11:40 I pull over and change his diaper in the backseat. The dogs are very interested in it’s contents.

11:50 It’s movie time. My son watches a few Max & Ruby episodes. Where are these kids’ parents?

12:30 He declares he’s done and will watch the rest at Papa’s house. We eat dried bananas and pineapple.

12:40 I’m getting stir crazy so we stop for gas and another potty break. My buddy’s diaper has proven ineffective and his pants are soaked. We do a quick pants change in the car.

1:01 Back on the road. My guy is eating wheat thins. He tells me he needs more. I can see he’s holding a stack of crackers in one hand. “No, I need crackers in that hand.” Ah-ha. Both hands must have wheat thins.

1:09 He has one cracker in each hand and he’s narrating a conversation between the two. “Hello, my name is Cracker. What your name?” And then my favorite: “Ding dong. You there?” I think this is a variation of my knock knock joke. So apparently I did teach him something. We’ll call that a victory.

1:20 Max & Ruby again.

1:46 No more Max & Ruby. I debate stopping at Sonic out of boredom. I ask if he wants to stop for a snack. He says “Papa has snacks at his house”. Way to talk some sense into me, son. We don’t stop.

1:53 He picks at his toe nails and makes a variety of boy noises.

2:10 “Mommy, I tickle Wrigley!” It looks more like kicking to me.

2:25 My guy: “Ding Dong.”
Me: “Who’s there?”
My guy: “Open the door.”
I’m counting this as more knock knock joke progress.

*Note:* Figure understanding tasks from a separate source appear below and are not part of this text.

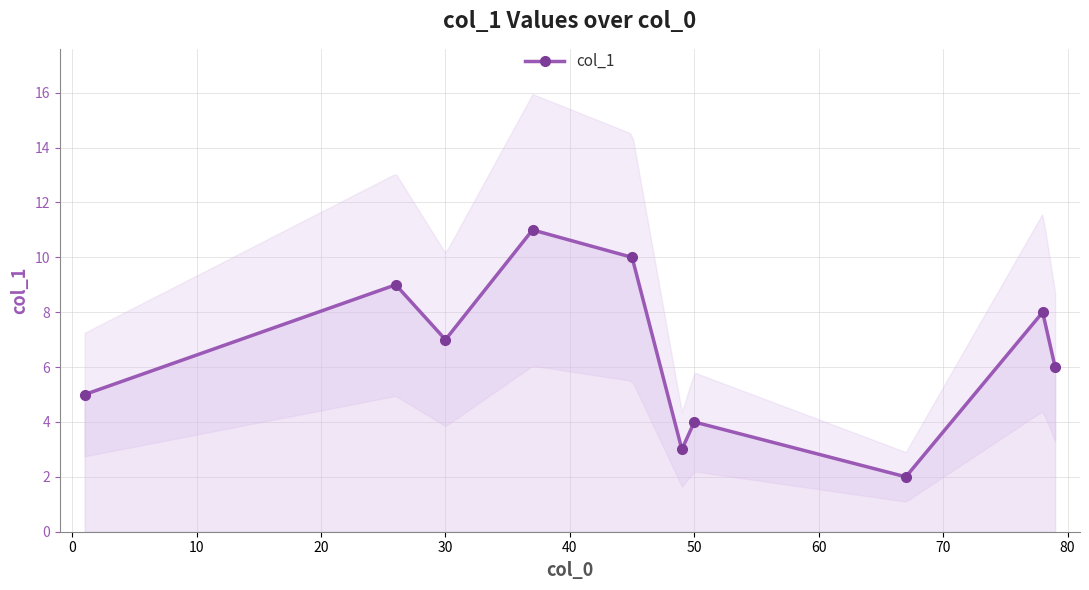

What is the greatest value displayed?

11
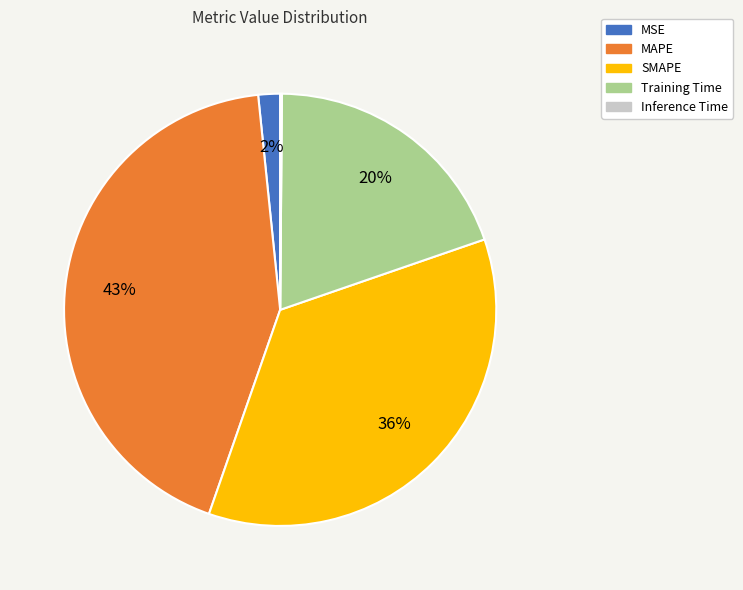

Is there a majority slice in this chart?

No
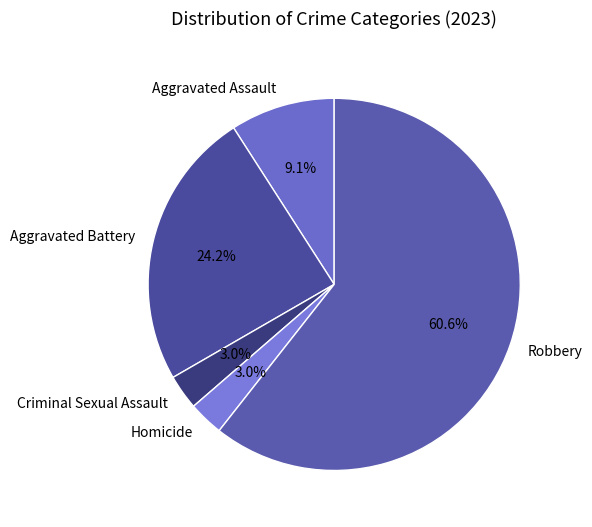

Is the sum of Aggravated Battery and Robbery greater than half?

Yes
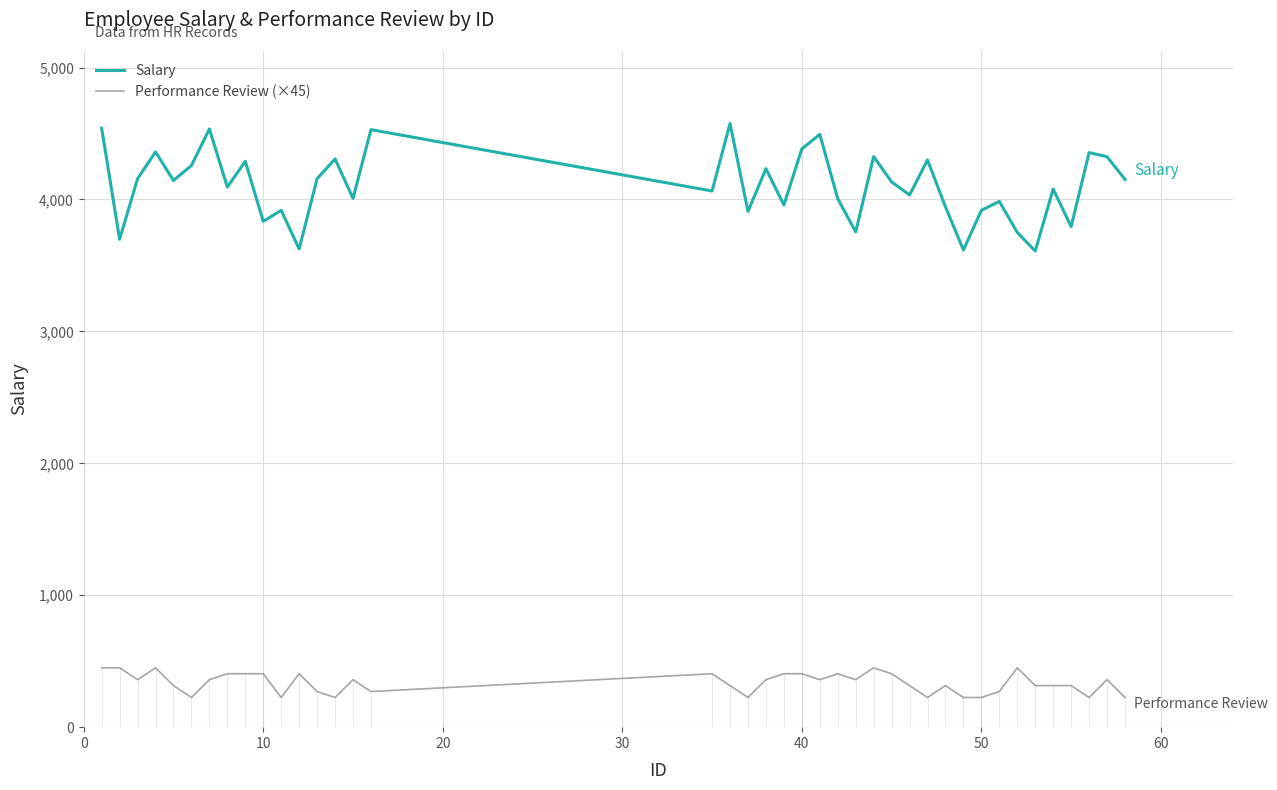

What is the smallest value displayed?

225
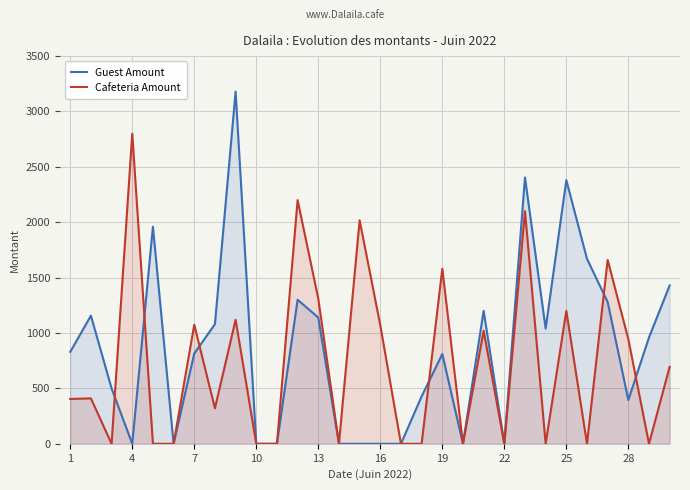

How many intersections are there between Cafeteria Amount and Guest Amount?

6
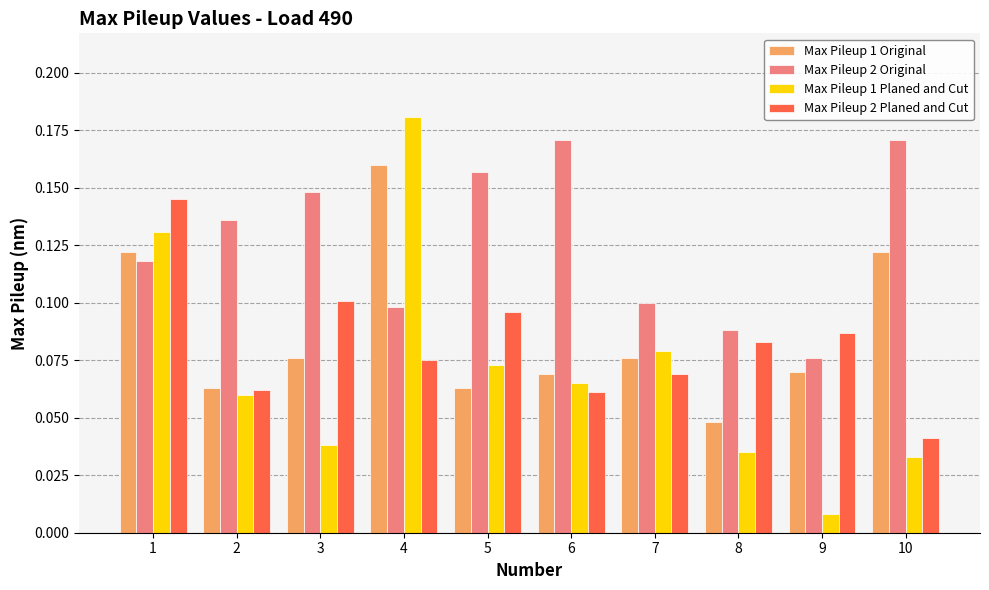

Is it true that Max Pileup 2 Planed and Cut equals 0.1 at 3?

True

2:59 He’s munching on dried bananas again. He loads up his mouth and tries to chew but there are too many in there. He spits them out in my hand while I’m driving. I’m a genius and threw out our garbage bag at the gas station and never replaced it. I’m also out of paper towels. I dump the rejected food into the bag that contains our perfectly good snacks for the trip. I’m going to love cleaning this out later.

3:04 This time he spits crackers out in my hand. While I’m trying to wipe the slime off me (on a spare pair of pants I had packed for him because, again, I am out of paper towels) he moans that he has a mess on his shirt.

3:15 We have a fascinating discussion about hair color and whether the car has hair. He believes it does. I’m willing to concede that the fabric on the inside of the door is hair-like.

3:28 “Mommy, help me! I’m stuck. I eat my shirt. I need help.”

4:06 We arrive. The inside of the car looks like a grocery store exploded. My parents come out to the car to greet us. They are officially on child care duty until dinner.